President Biden has pledged that he would lead “the most pro-union administration in history.”

However, even with labor unions seemingly coming back into vogue, Mr. Suflas said he thinks the return to card check is “a pretty big stretch” for the 3-2 Democratic majority on Mr. Biden’s Board to take up.  

The past year has seen an uptick in union organizing. The Bureau of Labor Statistics reported that in fiscal year 2022, union petition filings were up 57 percent from the previous year.

Apple store employees at Towson, Maryland, voted last week to form the company’s first union, and campaigns are also under way at stores in New York City and Atlanta. Chipotle employees at Augusta, Maine, also filed for an election last week.

Since December, nearly 130 Starbucks locations have voted to unionize, with 211 more having petitioned to hold union elections. In April, Amazon’s JFK8 warehouse in Staten Island became the first to unionize, but a similar effort in Bessemer, Alabama, failed.  

This recent uptick, however, comes after a long dry spell for the labor movement.
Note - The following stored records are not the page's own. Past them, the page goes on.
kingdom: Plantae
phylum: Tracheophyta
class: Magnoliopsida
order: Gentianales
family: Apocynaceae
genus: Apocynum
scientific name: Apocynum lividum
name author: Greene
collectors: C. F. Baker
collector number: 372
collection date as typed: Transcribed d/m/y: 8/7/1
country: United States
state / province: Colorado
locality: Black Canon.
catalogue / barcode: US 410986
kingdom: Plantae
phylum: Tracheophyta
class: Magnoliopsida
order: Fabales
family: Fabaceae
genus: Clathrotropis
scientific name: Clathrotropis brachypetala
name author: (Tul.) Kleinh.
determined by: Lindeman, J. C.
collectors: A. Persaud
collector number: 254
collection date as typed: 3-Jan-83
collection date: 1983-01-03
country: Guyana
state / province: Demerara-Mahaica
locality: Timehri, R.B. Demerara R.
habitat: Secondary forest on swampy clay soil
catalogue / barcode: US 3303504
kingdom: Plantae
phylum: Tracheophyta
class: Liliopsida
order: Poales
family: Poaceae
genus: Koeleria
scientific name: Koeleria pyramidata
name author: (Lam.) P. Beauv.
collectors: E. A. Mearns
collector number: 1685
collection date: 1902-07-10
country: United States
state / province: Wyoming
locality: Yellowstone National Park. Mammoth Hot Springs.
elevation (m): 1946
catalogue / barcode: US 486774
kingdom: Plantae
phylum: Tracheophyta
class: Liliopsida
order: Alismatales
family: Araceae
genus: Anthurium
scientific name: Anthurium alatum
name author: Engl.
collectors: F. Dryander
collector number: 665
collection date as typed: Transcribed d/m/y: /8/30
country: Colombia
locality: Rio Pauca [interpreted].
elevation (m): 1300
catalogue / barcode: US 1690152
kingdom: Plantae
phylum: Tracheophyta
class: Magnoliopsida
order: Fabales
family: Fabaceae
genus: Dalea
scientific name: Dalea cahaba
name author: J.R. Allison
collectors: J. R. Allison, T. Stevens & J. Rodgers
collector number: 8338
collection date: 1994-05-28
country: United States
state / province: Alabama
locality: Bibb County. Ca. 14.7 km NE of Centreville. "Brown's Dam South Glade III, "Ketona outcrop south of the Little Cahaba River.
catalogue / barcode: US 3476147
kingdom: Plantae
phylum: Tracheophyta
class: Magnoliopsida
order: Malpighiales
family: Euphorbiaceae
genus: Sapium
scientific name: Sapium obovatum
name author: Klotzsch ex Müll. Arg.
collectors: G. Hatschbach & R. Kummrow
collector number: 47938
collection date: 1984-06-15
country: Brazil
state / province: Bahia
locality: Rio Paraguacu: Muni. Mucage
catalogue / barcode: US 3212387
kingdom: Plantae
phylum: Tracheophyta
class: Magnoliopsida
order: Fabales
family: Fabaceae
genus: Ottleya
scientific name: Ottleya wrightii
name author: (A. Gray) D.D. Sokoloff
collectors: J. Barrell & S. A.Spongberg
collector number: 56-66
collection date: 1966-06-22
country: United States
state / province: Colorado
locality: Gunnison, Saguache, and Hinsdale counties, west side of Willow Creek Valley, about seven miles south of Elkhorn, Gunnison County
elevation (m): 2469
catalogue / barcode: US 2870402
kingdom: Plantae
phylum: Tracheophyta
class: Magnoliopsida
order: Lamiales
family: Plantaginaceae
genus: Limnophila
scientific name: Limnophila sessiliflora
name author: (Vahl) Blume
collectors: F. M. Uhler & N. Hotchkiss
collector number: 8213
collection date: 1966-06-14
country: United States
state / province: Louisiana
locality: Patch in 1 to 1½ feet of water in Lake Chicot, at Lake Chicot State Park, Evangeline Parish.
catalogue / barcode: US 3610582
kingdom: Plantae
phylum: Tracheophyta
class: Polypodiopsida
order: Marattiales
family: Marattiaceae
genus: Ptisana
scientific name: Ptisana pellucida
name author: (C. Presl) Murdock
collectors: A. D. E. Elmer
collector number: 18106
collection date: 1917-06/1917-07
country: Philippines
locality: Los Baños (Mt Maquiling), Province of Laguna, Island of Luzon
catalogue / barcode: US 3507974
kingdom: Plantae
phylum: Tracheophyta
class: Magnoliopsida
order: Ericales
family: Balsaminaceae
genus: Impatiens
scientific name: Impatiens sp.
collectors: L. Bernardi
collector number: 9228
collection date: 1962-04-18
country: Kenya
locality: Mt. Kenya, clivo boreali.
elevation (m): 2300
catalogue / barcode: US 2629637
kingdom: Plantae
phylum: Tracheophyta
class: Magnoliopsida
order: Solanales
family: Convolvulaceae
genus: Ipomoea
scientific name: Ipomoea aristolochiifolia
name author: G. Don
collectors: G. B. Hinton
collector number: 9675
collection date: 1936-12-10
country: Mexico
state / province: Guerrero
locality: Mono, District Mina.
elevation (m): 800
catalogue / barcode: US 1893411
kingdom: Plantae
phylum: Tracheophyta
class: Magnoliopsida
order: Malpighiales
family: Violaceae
As of January 2022, only 6.1 percent of all private-sector employees were unionized, down from 20.1 percent in 1980.

Ms. Abruzzo said that the end of card check was a major contributor to the decline. “After the board replaced Joy Silk, the commission of unfair labor practices during election campaigns … increased dramatically,” she said in her brief. “In turn, the number of elections fell precipitously, as a result, the rate of unionization now rests near all-time lows.”